Messerli, G., Nia, V. P., Trevisan, M., Kolbe, A., Schauer, N., Geigenberger, P., et al. (2007). Rapid classification of phenotypic mutants of arabidopsis via metabolite fingerprinting. Plant Physiology, 143(4), 1484-1492. doi:10.1104/pp.106.090795.


Zitierlink: http://hdl.handle.net/11858/00-001M-0000-0014-28C8-B
Zusammenfassung
We evaluated the application of gas chromatography-mass spectrometry metabolic fingerprinting to classify forward genetic mutants with similar phenotypes. Mutations affecting distinct metabolic or signaling pathways can result in common phenotypic traits that are used to identify mutants in genetic screens. Measurement of a broad range of metabolites provides information about the underlying processes affected in such mutants. Metabolite profiles of Arabidopsis (Arabidopsis thaliana) mutants defective in starch metabolism and uncharacterized mutants displaying a starch-excess phenotype were compared. Each genotype displayed a unique fingerprint. Statistical methods grouped the mutants robustly into distinct classes.
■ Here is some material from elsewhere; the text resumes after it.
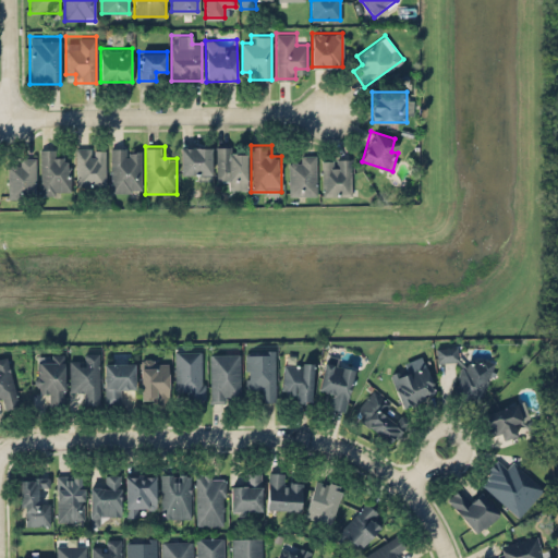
[(211,146),(180,146),(180,178),(211,178),(211,146)]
Determining the genes mutated in three uncharacterized mutants confirmed that those clustering with known mutants were genuinely defective in starch metabolism. A mutant that clustered away from the known mutants was defective in the circadian clock and had a pleiotropic starch-excess phenotype. These results indicate that metabolic fingerprinting is a powerful tool that can rapidly classify forward genetic mutants and streamline the process of gene discovery.